Directed by: #PaulRamshaw
Daffodil, directed by Paul Ramshaw and written by Gemma Wilks (who also stars) tells the story of a woman who, after suffering a terrible accident, finds her life to be drastically altered. Once so active, participating and competing in various sports she is now in a wheelchair and believes that any purpose to her life has gone. It is a tragic story but not one without some hope, as highlighted by the warm and bright external shots and scored with some beautiful classical piano.
It is also a story that we have seen before. However this not meant as a negative criticism; stories of the fragility of life are almost ten a penny and yet still make for compelling viewing, perhaps because it does us humans good to be regularly reminded that we can’t expect the good times to stay forever. Daffodil, however, offers more than a simple tale of redemption, or even the classic boom and bust structure from the likes of Goodfellas, The Wolf of Wall Street or Boogie Nights.
Daffodil’s strength lies in its writing, especially with its central metaphor. The protagonist describes herself as a daffodil, “because I stood tall and shone so bright”, but this also implies she’ll have a moment of beauty, before wilting, dying and being reborn. As the film’s story plays out we see that it’s structuring life as a cycle rather than episodic. The film emphasises this cyclical by repeatedly cutting back and forth between the lead’s present and her childhood. Perhaps not every member of the audience can relate to a flower but we all understand that our childhood was a time of infinite creativity and imagination. Our protagonist discovers that this side of her never left her, that she is always at once an adult and a child with the ability to return to talents (playing the piano) that she thought forgotten, and that while her previous life seemed so solid it now feels more like a house of cards. While this is still a tragic tale it is arguably more hopeful than others by changing the story from a rise and fall to a constant cycle of birth, death, and rebirth; of multiple chances and infinite potential.

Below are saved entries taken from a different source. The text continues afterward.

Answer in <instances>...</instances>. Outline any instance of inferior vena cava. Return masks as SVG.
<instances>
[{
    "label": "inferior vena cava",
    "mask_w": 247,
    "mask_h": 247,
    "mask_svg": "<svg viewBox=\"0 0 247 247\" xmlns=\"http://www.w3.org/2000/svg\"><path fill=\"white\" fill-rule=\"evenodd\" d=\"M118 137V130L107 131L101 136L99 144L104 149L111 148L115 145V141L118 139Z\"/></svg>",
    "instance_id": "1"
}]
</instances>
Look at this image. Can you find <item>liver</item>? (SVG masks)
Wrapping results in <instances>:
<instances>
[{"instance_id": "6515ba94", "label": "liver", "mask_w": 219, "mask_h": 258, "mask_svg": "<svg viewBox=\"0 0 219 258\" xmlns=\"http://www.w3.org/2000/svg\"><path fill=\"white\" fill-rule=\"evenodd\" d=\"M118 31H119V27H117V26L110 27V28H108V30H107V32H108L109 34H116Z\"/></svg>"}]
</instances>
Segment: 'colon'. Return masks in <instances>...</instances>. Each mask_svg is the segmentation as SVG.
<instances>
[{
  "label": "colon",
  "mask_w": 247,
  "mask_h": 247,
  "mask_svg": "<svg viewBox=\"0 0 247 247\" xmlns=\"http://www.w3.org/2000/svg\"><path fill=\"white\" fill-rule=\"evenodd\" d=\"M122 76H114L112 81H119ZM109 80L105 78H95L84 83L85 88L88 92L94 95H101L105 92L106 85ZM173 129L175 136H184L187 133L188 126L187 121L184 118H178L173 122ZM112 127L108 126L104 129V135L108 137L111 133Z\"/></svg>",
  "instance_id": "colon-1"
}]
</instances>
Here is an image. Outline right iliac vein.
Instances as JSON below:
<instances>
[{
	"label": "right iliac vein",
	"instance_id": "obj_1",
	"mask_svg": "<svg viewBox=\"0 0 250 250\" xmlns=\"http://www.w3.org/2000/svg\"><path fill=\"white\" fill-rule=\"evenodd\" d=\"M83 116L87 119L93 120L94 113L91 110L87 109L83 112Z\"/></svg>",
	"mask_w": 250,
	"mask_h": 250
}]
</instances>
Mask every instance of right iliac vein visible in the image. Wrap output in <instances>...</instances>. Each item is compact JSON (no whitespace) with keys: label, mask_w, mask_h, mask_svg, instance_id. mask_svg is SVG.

However, perhaps some of this impact is lost in the way the film unfolds. The story is told entirely through voice over which is well performed by Wilks whose voice, while clearly adult, does still have a slight childlike quality adding to the timeless nature of the film, but this doesn’t leave much for the camera to do. The shots are simple and well composed but they are only in service to the voice-over. For example, when the narrator is first in the wheelchair the setting swaps from mainly exterior to interior, adding to the claustrophobia she is telling us about. But the camera doesn’t try to convey this feeling in a way that works of a similar nature like The Diving Bell and the Butterfly, or Notes on Blindness really do. The message is well delivered and the opening and closing shots of a daffodil give the film a solid cyclical structure but, other than the voice-over, there is little emotional connection to this story.
An admirable story that bucks the trend of similar features but would have benefitted from more crossovers between the script and the visuals.